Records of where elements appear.
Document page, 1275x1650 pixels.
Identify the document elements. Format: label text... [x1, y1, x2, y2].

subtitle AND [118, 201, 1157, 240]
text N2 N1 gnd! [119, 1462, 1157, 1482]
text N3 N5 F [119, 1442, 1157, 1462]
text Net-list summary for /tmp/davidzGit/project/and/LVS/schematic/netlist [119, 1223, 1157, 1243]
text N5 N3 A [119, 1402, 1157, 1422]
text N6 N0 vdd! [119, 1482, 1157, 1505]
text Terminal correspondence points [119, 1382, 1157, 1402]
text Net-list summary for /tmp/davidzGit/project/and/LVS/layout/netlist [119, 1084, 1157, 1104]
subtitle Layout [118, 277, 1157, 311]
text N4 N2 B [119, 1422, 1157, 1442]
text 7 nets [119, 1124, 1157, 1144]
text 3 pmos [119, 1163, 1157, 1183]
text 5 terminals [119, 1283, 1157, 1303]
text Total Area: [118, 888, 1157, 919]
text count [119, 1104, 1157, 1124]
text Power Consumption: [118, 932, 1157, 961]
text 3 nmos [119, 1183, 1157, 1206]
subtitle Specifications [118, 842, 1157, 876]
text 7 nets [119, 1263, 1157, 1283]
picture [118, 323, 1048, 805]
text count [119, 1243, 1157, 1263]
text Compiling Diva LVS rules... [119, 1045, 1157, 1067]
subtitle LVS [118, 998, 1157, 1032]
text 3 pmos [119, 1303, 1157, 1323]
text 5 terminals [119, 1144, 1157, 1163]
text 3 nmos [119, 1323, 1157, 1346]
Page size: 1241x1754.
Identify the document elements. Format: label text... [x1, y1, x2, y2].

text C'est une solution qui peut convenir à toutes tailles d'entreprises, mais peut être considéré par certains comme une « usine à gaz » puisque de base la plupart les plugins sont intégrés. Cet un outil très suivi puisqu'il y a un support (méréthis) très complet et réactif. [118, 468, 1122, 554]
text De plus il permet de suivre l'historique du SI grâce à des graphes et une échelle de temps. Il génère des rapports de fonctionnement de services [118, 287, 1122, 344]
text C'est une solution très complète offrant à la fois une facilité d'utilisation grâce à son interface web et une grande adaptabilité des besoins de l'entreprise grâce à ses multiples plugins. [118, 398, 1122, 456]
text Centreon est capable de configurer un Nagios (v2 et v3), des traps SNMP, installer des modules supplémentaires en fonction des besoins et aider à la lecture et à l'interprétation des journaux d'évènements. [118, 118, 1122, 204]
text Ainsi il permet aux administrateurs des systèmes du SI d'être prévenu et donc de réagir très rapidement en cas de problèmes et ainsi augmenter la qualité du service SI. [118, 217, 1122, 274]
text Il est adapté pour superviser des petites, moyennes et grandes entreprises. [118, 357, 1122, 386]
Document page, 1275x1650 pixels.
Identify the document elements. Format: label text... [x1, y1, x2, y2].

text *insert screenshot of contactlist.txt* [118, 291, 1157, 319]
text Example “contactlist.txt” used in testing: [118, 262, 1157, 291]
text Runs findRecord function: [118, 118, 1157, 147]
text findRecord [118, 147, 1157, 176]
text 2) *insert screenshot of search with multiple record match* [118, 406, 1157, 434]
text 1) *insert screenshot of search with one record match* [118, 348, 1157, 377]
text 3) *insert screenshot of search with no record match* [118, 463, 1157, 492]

EXERCISE DESCRIPTION. Write out all of the rows above line for line, with no changes.

SOLUTION TO THIS EXERCISE.
Document page, 1275x1650 pixels.
Identify the document elements. Format: label text... [x1, y1, x2, y2].

subtitle AND [118, 201, 1157, 240]
text N2 N1 gnd! [119, 1462, 1157, 1482]
text N3 N5 F [119, 1442, 1157, 1462]
text Net-list summary for /tmp/davidzGit/project/and/LVS/schematic/netlist [119, 1223, 1157, 1243]
text N5 N3 A [119, 1402, 1157, 1422]
text N6 N0 vdd! [119, 1482, 1157, 1505]
text Terminal correspondence points [119, 1382, 1157, 1402]
text Net-list summary for /tmp/davidzGit/project/and/LVS/layout/netlist [119, 1084, 1157, 1104]
subtitle Layout [118, 277, 1157, 311]
text N4 N2 B [119, 1422, 1157, 1442]
text 7 nets [119, 1124, 1157, 1144]
text 3 pmos [119, 1163, 1157, 1183]
text 5 terminals [119, 1283, 1157, 1303]
text Total Area: [118, 888, 1157, 919]
text count [119, 1104, 1157, 1124]
text Power Consumption: [118, 932, 1157, 961]
text 3 nmos [119, 1183, 1157, 1206]
subtitle Specifications [118, 842, 1157, 876]
text 7 nets [119, 1263, 1157, 1283]
picture [118, 323, 1048, 805]
text count [119, 1243, 1157, 1263]
text Compiling Diva LVS rules... [119, 1045, 1157, 1067]
subtitle LVS [118, 998, 1157, 1032]
text 3 pmos [119, 1303, 1157, 1323]
text 5 terminals [119, 1144, 1157, 1163]
text 3 nmos [119, 1323, 1157, 1346]
Page size: 1241x1754.
Identify the document elements. Format: label text... [x1, y1, x2, y2].

text C'est une solution qui peut convenir à toutes tailles d'entreprises, mais peut être considéré par certains comme une « usine à gaz » puisque de base la plupart les plugins sont intégrés. Cet un outil très suivi puisqu'il y a un support (méréthis) très complet et réactif. [118, 468, 1122, 554]
text De plus il permet de suivre l'historique du SI grâce à des graphes et une échelle de temps. Il génère des rapports de fonctionnement de services [118, 287, 1122, 344]
text C'est une solution très complète offrant à la fois une facilité d'utilisation grâce à son interface web et une grande adaptabilité des besoins de l'entreprise grâce à ses multiples plugins. [118, 398, 1122, 456]
text Centreon est capable de configurer un Nagios (v2 et v3), des traps SNMP, installer des modules supplémentaires en fonction des besoins et aider à la lecture et à l'interprétation des journaux d'évènements. [118, 118, 1122, 204]
text Ainsi il permet aux administrateurs des systèmes du SI d'être prévenu et donc de réagir très rapidement en cas de problèmes et ainsi augmenter la qualité du service SI. [118, 217, 1122, 274]
text Il est adapté pour superviser des petites, moyennes et grandes entreprises. [118, 357, 1122, 386]
Document page, 1275x1650 pixels.
Identify the document elements. Format: label text... [x1, y1, x2, y2].

text *insert screenshot of contactlist.txt* [118, 291, 1157, 319]
text Example “contactlist.txt” used in testing: [118, 262, 1157, 291]
text Runs findRecord function: [118, 118, 1157, 147]
text findRecord [118, 147, 1157, 176]
text 2) *insert screenshot of search with multiple record match* [118, 406, 1157, 434]
text 1) *insert screenshot of search with one record match* [118, 348, 1157, 377]
text 3) *insert screenshot of search with no record match* [118, 463, 1157, 492]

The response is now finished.